南城浣溪街,是一片富人居住的街道。
锦官城很大,每个区域都有穷人,当然更有富人。
但是脱掉了衙门差服,一身普通穿着的林朝东怎么都没有想到,那个成天在香草食肆跟着许宴清当跑腿儿的少年,竟然会来到这片富人街,并且还一路畅通无阻的进入了一栋隐蔽的院子。
“浣溪街,这么一栋普通的院子,那这栋院子的主人肯定就非常不普通了!”
巷子一角,林朝东微微探出脑袋,看着那栋不起眼的院子紧闭起来的大门,眼里闪烁着思索的光芒,伸手摸向了腰间的一把铁尺。

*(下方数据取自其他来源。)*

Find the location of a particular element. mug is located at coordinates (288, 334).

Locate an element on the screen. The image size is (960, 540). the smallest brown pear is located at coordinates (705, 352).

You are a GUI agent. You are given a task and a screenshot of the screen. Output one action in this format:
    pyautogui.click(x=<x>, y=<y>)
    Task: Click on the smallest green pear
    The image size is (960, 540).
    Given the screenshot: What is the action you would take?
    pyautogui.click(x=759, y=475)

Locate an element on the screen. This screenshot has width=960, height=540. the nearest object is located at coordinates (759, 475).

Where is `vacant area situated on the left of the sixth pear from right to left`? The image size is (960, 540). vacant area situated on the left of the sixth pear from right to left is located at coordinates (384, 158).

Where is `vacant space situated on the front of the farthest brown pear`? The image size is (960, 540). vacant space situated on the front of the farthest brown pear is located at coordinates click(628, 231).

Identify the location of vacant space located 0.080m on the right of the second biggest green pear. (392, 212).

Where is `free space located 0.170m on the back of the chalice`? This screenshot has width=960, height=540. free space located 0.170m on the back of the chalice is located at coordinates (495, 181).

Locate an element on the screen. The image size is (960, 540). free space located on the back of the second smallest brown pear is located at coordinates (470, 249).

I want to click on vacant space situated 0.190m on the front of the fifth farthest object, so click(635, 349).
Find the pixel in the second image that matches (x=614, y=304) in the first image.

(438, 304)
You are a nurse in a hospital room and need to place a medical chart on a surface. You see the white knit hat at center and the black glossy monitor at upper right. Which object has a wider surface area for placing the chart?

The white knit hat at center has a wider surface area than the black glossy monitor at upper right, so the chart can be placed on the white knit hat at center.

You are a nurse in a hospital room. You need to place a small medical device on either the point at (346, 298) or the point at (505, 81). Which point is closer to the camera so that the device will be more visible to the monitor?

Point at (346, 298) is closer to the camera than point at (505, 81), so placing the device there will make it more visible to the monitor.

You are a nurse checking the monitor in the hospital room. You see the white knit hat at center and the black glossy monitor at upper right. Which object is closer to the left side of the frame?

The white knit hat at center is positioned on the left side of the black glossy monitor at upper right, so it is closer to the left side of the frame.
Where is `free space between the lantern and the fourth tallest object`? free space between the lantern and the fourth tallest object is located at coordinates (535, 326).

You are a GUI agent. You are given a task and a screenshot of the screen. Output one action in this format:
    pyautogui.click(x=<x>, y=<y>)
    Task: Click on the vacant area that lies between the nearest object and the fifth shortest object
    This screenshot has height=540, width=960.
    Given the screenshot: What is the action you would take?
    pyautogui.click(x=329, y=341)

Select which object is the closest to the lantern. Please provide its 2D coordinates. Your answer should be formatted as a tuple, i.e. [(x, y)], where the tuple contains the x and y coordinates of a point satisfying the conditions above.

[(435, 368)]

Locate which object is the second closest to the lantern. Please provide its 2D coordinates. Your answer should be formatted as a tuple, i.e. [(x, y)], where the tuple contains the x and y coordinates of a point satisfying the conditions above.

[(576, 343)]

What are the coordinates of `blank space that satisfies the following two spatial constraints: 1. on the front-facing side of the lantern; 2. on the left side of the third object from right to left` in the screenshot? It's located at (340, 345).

“那伙人肯定是出事了,明明已经查到了不少案情,县令大人竟然要求我们不许再继续查下去……”
“这里面要是没有什么龌龊的勾当,谁信?”
一番喃喃低语,林朝东握紧了腰间米余长的铁尺,还有几分青涩的脸上只剩下了坚定之色。
“我知道良叔是为了我好,我更知道良叔从来都是个明白人。”
“就连良叔都叫我不要再插手这件事情,那就意味着,这件事情已经涉及到了某些大人物!”
“但是……大人物再大,那也是个人!”
“郝光单尧他们即便是该死,也应该被衙门押到菜市口斩示众,警醒世人!”
“而不是这样无声无息,好似从来没有出现过一般的消失!”
“律法不可废!人命大如天!”
……
“你还知不知道你的使命?”
“保护公子安危,不惜一切代价。”
“错了!”
那栋在浣溪结看上去十分普通的院子里面,此刻正有一老一少相对而立。
少年是罕见不在沈小小身边的忠奴。
而那个老人,则是满头灰,面容看上去十分的普通,仿佛往人堆里一看,就能找出四五张与之相似的脸庞一般。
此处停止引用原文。